Figure 3. Audiometric results of patients who are homozygous for the USH1C c.1220delG mutation.

A. Patient MOL0486 II:3 (13 yo) with normal hearing function. B. Patient MOL0887-3 (44 yo) with severe SNHL, particularly at higher frequencies (descending pattern). C,D. Hearing threshold versus age at a frequency of 4,000 Hz (C) and 8,000 Hz (D). At younger ages, normal hearing function is evident, but after the age of 40 years, sensitivity is markedly reduced. For each of the 10 patients, the data from both the right and left ears is presented, showing symmetry between both ears.

Figure 4. USH1C alternatively-spliced transcripts.

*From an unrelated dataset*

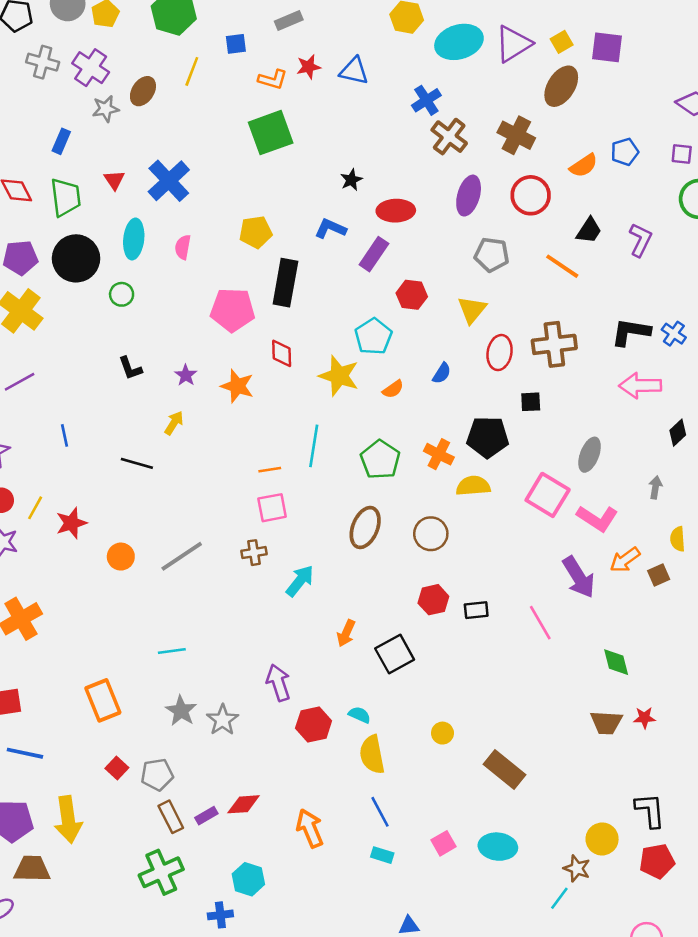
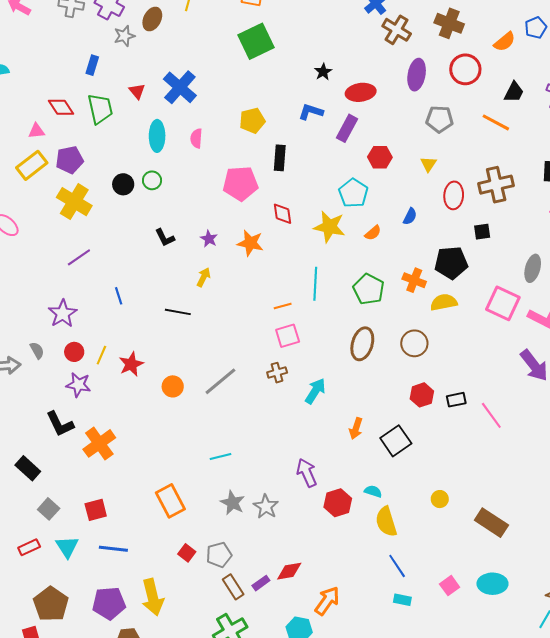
black circle: (76, 258) -> (123, 184), moved, size x0.6
black rectangle: (285, 283) -> (280, 158), size x0.7
yellow triangle: (472, 310) -> (429, 164), size x0.7
pink line: (540, 623) -> (491, 415), moved
orange arrow: (310, 828) -> (327, 601), moved, turned 64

A. USH1C can produce four different transcripts through alternative splicing. The scheme represents the full-length open reading frame (ORF) of USH1C and the alternatively-spliced transcripts that can be produced. Exon numbers are depicted within boxes. Previously reported transcripts are dashed and the novel transcript (USH1C_v4) is presented with a solid line. The bottom panel shows the USH1C functional domains and the corresponding coding exons. B. RT-PCR analysis of USH1C splicing variants. A PCR product of 249 bp (top panel) amplified by the 14F and 23R primers (Table S1), representing the most common USH1C splicing isoform, USH1C_v2, is depicted in different human tissues. The newly discovered transcript (USH1C_v4) is depicted in the middle panel (a PCR band of 189 bp amplified by primers 14F and 16R; Table S1) showing a relatively low expression level. Both PCR products were sequenced and verified in a few tissues, including the retina. PGM1 RT-PCR was used as a control (bottom panel). C. Sequence chromatogram of the newly-identified USH1C splicing isoform. The splicing variant (USH1C_v4) contains all USH1C coding exons and the new splicing event (exon14-exon15-exon16) is depicted.